The unemployment rate was down 0.1 percentage point at 6.2%, leaving 10 million unemployed Americans, according to the Labor Department’s nonfarm payrolls report released Friday. Economists polled by The Wall Street Journal had expected an increase of 210,000 jobs and an unemployment rate of 6.3%.
January’s jobs total was revised up by 117,000, to 166,000, and December’s total was revised lower by 79,000, to a loss of 306,000 positions. Coronavirus cases had spiked at year’s end and have been subsiding in recent weeks.
“Payrolls came in well above consensus despite poor weather,” wrote Jefferies economists Thomas Simons and
Aneta Markowska.
“The overall gain was led by leisure & hospitality, where payrolls rose 355K (286K in food services alone), reflecting the lifting of lockdowns in California.”
Stocks were mixed after the opening bell.
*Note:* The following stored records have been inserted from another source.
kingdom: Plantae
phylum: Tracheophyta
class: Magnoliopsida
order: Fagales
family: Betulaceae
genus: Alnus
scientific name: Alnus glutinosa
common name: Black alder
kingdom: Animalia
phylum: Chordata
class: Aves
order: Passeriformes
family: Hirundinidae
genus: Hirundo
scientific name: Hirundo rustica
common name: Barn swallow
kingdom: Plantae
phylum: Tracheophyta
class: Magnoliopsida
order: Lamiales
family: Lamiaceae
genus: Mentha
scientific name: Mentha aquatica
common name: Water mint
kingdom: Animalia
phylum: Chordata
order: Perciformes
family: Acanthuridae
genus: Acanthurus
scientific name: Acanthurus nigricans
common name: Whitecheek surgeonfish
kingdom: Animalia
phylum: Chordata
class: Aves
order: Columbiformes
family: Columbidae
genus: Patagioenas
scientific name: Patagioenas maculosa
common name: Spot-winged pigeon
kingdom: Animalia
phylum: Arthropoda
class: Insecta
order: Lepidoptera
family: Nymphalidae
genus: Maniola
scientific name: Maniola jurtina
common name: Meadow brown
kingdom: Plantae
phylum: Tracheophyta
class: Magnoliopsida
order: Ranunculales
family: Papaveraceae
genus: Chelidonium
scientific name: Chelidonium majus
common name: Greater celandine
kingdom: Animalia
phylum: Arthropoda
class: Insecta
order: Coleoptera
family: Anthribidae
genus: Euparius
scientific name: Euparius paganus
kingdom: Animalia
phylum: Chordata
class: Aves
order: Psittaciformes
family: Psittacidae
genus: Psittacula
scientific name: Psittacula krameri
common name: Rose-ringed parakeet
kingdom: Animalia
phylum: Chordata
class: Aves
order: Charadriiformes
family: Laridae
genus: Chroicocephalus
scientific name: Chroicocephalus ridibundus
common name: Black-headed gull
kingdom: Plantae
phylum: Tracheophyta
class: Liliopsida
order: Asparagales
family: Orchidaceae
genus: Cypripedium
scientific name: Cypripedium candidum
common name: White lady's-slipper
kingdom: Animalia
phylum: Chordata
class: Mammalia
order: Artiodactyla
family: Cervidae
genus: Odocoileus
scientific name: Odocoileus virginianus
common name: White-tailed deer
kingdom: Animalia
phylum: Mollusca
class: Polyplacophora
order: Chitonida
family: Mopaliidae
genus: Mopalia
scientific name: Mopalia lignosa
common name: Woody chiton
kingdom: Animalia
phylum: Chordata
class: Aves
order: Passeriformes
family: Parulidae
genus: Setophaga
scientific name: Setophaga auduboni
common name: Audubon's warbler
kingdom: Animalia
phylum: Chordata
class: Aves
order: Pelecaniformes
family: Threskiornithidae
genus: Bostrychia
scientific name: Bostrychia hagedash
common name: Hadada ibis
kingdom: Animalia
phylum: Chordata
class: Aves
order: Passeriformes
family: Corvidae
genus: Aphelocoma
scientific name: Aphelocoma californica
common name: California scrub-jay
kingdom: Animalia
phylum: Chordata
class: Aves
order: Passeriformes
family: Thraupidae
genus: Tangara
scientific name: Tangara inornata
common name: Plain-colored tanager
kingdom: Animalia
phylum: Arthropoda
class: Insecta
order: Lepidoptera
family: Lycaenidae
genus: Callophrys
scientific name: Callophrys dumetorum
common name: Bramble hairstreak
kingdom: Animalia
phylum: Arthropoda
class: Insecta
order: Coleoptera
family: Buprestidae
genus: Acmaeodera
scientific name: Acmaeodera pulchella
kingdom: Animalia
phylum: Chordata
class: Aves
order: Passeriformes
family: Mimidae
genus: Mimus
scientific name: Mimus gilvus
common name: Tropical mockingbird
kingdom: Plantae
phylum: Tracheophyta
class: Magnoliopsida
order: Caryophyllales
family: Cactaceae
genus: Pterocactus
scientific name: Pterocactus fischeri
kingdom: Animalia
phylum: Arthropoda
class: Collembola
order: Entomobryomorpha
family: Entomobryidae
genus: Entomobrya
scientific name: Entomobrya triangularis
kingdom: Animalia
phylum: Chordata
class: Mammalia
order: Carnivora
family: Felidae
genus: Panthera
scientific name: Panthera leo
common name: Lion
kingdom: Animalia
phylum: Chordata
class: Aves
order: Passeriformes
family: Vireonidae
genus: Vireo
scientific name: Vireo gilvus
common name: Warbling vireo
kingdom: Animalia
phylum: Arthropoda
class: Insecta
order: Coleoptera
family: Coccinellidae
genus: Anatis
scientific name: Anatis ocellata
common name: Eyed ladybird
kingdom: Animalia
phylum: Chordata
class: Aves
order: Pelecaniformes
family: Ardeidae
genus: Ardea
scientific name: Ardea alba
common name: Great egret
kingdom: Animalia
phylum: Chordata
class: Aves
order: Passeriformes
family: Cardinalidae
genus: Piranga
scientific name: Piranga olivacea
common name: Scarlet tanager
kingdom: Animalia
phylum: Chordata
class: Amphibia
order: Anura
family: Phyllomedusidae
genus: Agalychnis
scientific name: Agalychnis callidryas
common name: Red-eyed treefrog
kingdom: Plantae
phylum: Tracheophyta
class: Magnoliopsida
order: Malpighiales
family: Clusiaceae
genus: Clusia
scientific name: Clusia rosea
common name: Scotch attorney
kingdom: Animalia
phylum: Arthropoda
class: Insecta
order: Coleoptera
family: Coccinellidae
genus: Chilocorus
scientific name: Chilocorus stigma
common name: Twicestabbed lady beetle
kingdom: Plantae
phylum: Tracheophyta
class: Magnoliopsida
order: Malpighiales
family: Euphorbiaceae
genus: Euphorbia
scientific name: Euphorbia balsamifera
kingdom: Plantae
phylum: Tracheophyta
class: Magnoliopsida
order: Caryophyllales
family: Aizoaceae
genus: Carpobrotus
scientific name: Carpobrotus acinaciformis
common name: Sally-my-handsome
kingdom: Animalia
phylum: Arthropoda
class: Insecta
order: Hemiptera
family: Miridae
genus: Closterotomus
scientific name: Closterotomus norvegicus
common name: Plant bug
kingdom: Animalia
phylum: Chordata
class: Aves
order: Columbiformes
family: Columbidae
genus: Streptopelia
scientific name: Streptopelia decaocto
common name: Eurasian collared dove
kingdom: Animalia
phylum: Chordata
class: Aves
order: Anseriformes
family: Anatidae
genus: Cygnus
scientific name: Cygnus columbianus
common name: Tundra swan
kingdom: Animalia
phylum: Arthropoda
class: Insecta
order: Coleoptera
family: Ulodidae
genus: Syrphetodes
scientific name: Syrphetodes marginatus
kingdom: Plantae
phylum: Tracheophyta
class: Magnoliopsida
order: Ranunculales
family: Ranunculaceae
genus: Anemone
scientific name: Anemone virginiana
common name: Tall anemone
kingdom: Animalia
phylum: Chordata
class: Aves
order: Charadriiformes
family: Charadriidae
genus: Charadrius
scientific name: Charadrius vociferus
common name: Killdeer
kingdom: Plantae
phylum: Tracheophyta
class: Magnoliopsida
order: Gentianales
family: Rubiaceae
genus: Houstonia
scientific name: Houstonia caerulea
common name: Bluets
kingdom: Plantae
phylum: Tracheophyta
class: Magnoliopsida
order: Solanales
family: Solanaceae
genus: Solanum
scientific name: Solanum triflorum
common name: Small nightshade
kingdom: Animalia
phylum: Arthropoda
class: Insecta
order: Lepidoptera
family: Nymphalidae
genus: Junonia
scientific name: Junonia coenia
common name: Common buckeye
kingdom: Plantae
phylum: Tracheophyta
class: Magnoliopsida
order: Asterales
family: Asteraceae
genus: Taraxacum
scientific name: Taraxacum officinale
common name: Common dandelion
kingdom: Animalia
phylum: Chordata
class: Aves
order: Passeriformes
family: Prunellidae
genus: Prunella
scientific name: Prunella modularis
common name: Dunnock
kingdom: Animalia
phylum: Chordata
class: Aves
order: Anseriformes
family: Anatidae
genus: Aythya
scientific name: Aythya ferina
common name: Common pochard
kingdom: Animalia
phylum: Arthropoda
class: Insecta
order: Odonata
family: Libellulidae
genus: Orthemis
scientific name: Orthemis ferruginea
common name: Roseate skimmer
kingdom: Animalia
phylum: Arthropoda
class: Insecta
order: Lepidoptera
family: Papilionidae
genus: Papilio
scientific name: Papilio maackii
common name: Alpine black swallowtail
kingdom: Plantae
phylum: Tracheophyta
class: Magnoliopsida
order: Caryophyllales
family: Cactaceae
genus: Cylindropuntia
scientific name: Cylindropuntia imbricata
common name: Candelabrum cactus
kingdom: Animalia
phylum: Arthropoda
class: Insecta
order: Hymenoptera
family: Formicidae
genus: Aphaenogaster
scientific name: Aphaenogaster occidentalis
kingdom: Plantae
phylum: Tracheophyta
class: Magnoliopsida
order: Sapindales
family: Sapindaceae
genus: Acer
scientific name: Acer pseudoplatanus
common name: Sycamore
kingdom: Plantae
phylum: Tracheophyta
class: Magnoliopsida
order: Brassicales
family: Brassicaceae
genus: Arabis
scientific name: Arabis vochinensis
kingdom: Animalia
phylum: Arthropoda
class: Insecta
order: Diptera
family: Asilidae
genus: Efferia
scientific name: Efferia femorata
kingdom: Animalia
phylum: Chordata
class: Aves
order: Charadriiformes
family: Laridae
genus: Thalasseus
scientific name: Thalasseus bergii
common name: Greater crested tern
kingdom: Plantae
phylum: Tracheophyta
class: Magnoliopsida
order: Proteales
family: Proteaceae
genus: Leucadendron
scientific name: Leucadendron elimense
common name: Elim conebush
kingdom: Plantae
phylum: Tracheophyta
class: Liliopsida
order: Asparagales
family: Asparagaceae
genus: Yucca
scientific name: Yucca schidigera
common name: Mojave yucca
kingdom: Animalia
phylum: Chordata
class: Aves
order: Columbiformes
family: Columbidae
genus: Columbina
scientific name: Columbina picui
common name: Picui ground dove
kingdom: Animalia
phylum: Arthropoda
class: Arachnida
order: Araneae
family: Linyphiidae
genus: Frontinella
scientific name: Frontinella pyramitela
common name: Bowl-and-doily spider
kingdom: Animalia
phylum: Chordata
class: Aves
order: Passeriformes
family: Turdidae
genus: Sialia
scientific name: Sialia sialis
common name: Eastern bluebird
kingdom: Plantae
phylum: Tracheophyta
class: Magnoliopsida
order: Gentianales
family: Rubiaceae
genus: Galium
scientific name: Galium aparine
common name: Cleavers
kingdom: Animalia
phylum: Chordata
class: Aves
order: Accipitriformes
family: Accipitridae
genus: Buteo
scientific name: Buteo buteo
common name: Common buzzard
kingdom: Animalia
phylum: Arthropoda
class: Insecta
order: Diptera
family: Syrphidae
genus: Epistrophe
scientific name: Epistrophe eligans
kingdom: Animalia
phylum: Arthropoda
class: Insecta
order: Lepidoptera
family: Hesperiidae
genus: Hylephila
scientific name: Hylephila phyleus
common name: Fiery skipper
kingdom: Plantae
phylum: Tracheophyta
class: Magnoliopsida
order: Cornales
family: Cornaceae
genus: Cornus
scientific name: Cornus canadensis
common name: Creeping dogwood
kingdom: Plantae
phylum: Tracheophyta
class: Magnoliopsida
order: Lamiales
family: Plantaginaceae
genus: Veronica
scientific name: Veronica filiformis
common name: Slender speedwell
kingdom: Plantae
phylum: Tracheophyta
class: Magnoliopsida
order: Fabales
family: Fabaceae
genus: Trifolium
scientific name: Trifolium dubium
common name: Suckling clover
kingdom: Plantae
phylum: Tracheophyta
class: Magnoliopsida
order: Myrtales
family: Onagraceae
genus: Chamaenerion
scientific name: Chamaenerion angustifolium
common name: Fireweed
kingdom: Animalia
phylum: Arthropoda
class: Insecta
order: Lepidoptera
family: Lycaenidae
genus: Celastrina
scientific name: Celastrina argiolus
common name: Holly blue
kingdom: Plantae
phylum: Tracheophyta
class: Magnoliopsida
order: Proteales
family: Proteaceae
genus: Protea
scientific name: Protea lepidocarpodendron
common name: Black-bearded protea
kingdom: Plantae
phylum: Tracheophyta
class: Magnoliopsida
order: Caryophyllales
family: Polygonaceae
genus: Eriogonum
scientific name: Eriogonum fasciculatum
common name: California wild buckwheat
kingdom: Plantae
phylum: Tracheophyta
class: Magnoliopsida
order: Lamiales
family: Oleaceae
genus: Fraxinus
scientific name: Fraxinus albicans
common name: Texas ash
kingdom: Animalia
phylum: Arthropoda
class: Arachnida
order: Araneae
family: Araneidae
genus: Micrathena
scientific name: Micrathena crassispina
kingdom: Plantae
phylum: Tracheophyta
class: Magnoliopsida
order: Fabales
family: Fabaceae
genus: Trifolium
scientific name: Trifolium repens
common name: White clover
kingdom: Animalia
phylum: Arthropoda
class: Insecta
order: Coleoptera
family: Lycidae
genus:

The Dow Jones Industrial Average was recently up 0.4%, the S&P 500 was up 0.3%, and the Nasdaq Composite was off 0.1%. Yields on the 10-year Treasury note were at 1.59%, up from 1.57%.
The latest report reveals a considerable healing from the pandemic peak in April 2020. But it also shows that there remains a considerable distance to return to where the economy was in February 2020, when the unemployment rate was 3.5% and there were 5.7 million unemployed.
The labor-force participation rate was steady at 61.4% last month, down 1.9 percentage points from the level a year earlier. Both figures are historically low.
A number of other measures of labor-market health also suggest pockets of weakness. The number of people employed part time because their hours had been reduced or hadn’t been able to find full-time jobs is 1.7 million higher than it was a year earlier. The number of people not in the labor force who want a job was up 1.9 million over the year.
Federal Reserve Chairman
Jerome Powell
pointed to these lingering labor-market scars as among the reasons the central bank intends to maintain low interest rates and other easy-money policies for the near future.
“Today we’re still a long way from our goals of maximum employment and inflation averaging 2% over time,” Powell told the Journal at a Thursday event.
Oxford Economics economists
Gregory Daco
and
Lydia Boussour
say the jobs report comports well with an easy-money environment. “As Fed Chair Powell stressed yesterday, it’ll take a lot of time before “substantial progress” has been achieved toward meeting the Fed’s maximum (aka broad and inclusive) employment mandate,” they wrote.
Still, markets were left disappointed that Powell didn’t signal any imminent plans to address the recent rise in Treasury yields.
“The biggest risk to the stock market is if the Federal Reserve loses control of bond yields, which have experienced a meteoric rise over the past month,” said
James McDonald,
CEO and chief investment officer at Hercules Investments. “Inflation will continue to exert upward pressure on yields going forward and into the summer months.